Task objective »
Count how many of the lines below contain the string "Rose", matching case exactly, and reply with the number alone.

Data provided »
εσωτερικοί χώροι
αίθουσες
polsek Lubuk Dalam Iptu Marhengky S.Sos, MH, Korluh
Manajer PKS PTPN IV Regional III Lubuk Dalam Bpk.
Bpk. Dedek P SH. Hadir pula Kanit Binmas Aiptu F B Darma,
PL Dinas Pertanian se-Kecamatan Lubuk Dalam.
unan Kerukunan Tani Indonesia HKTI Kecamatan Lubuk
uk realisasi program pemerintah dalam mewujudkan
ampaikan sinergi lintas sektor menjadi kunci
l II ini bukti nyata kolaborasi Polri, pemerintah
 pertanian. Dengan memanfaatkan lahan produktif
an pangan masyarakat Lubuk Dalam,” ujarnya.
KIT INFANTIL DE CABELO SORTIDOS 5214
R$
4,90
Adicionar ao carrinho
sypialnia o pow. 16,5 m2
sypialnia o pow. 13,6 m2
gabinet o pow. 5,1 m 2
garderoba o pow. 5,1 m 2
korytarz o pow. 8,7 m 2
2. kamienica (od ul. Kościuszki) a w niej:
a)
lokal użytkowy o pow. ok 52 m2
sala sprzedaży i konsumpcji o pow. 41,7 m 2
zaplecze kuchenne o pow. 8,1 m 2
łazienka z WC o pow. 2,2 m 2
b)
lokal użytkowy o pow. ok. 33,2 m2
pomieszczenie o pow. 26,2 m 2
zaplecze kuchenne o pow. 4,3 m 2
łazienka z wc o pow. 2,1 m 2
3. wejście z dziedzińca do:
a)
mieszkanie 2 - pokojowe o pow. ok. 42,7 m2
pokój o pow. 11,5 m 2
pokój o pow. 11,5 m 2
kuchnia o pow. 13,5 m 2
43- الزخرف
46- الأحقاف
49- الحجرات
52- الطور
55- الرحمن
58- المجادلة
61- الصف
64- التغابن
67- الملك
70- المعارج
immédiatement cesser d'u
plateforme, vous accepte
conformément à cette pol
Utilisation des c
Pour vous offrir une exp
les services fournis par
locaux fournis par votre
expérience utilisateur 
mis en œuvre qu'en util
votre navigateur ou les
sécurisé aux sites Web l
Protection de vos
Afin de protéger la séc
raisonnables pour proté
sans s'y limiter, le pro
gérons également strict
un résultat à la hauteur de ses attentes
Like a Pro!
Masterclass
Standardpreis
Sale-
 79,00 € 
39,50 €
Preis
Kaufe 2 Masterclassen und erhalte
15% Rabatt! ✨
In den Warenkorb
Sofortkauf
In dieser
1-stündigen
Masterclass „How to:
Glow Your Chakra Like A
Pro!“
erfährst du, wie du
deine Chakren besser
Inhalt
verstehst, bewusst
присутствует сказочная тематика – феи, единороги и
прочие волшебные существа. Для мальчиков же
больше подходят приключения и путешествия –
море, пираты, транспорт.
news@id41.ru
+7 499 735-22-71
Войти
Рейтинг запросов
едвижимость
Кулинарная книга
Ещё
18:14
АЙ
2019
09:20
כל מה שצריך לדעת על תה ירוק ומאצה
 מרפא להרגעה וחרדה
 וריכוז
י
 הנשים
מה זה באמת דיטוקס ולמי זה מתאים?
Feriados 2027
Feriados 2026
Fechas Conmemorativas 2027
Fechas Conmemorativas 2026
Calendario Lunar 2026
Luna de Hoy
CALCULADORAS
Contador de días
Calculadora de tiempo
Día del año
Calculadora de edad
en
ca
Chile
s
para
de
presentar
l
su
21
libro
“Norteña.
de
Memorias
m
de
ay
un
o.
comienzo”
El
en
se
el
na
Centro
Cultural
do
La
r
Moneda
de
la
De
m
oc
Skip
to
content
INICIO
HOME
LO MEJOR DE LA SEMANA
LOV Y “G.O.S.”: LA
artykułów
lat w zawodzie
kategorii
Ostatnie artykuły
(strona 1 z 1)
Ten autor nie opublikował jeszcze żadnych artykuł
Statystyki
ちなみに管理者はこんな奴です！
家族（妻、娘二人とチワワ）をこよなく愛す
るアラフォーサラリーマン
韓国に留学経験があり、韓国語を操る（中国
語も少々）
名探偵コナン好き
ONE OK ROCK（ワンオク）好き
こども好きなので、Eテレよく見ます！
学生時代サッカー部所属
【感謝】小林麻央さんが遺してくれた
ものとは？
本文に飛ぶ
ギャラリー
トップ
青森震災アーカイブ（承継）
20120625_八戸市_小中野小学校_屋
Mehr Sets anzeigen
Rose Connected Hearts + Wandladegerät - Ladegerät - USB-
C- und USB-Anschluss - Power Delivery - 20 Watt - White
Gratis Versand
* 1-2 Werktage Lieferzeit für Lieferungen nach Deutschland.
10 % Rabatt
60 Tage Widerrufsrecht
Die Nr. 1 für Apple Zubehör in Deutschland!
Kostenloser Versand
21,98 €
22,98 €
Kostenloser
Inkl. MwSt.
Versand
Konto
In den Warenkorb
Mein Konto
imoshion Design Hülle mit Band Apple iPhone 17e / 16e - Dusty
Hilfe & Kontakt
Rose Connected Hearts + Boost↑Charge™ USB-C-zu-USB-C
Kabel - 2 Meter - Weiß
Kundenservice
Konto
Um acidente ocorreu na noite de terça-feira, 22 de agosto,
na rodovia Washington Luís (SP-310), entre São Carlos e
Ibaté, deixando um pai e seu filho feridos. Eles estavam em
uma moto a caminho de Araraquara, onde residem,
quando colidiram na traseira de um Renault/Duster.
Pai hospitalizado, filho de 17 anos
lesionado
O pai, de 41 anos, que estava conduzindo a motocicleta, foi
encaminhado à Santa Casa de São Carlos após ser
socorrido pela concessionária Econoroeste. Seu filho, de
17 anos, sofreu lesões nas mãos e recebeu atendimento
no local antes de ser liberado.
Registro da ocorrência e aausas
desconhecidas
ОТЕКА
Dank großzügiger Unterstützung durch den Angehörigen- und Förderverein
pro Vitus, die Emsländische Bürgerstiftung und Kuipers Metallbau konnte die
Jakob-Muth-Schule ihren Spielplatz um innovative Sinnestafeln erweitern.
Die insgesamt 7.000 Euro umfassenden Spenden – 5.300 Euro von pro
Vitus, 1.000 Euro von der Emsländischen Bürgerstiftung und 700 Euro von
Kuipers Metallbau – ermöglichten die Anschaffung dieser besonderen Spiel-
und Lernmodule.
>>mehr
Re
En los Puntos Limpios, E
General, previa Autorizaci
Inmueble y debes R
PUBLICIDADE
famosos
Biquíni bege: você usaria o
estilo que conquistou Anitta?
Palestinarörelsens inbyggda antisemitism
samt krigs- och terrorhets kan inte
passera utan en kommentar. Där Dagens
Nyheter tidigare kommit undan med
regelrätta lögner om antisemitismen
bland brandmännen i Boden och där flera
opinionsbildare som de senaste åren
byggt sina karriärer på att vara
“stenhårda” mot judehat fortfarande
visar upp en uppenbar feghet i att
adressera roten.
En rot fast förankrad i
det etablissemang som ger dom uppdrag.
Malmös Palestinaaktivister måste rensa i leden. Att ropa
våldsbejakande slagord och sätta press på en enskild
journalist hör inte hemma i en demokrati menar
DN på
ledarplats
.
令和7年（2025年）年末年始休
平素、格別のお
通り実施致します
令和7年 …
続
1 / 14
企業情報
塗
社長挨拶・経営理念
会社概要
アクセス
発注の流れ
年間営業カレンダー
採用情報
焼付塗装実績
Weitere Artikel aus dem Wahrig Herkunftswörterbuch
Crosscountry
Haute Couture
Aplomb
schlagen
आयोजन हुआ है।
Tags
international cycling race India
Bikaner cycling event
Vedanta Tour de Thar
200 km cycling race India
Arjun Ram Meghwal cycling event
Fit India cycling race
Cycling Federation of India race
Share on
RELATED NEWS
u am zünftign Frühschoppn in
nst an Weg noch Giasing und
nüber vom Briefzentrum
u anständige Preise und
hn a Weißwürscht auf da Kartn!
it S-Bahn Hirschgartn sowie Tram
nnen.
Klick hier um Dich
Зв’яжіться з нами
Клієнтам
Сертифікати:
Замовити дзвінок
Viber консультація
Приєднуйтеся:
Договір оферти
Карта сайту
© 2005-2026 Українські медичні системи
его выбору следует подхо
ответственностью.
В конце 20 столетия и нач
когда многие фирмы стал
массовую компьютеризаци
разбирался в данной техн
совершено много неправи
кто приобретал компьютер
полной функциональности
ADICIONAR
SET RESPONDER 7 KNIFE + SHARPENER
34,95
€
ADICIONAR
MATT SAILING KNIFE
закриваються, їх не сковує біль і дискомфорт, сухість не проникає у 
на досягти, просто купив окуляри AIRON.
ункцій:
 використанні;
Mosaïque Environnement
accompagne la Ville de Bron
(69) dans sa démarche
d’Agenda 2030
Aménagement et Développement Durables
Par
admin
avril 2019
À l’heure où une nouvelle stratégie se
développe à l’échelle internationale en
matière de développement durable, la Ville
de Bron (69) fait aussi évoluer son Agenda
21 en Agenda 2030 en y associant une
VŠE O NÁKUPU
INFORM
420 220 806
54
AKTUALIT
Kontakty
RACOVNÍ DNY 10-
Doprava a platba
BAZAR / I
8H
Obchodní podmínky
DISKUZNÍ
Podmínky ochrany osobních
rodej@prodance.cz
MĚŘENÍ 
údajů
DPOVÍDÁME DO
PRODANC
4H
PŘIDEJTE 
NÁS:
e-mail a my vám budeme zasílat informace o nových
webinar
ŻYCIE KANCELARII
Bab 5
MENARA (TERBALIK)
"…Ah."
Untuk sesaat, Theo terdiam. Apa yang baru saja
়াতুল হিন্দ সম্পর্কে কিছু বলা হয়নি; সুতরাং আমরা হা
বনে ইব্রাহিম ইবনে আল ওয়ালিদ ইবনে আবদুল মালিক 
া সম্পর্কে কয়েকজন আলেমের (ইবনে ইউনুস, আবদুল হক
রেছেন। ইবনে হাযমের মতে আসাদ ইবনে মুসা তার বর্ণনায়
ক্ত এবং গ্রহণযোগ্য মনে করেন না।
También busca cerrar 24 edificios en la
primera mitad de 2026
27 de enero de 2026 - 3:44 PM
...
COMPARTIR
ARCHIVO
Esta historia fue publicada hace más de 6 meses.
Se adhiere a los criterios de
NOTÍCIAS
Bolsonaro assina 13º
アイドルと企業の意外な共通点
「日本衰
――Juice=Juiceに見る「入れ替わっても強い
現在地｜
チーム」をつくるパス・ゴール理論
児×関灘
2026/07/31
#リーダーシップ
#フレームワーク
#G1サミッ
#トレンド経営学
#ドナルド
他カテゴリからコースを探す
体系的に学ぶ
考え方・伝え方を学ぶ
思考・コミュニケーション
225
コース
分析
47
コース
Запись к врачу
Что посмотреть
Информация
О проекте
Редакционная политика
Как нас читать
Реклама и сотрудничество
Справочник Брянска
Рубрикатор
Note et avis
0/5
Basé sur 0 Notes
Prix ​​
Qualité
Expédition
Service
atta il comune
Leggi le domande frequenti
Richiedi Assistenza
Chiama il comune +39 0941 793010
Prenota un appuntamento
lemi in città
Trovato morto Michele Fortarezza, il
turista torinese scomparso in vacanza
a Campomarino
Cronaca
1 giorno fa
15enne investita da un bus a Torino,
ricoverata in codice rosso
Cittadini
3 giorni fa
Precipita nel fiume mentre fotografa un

Task result »
2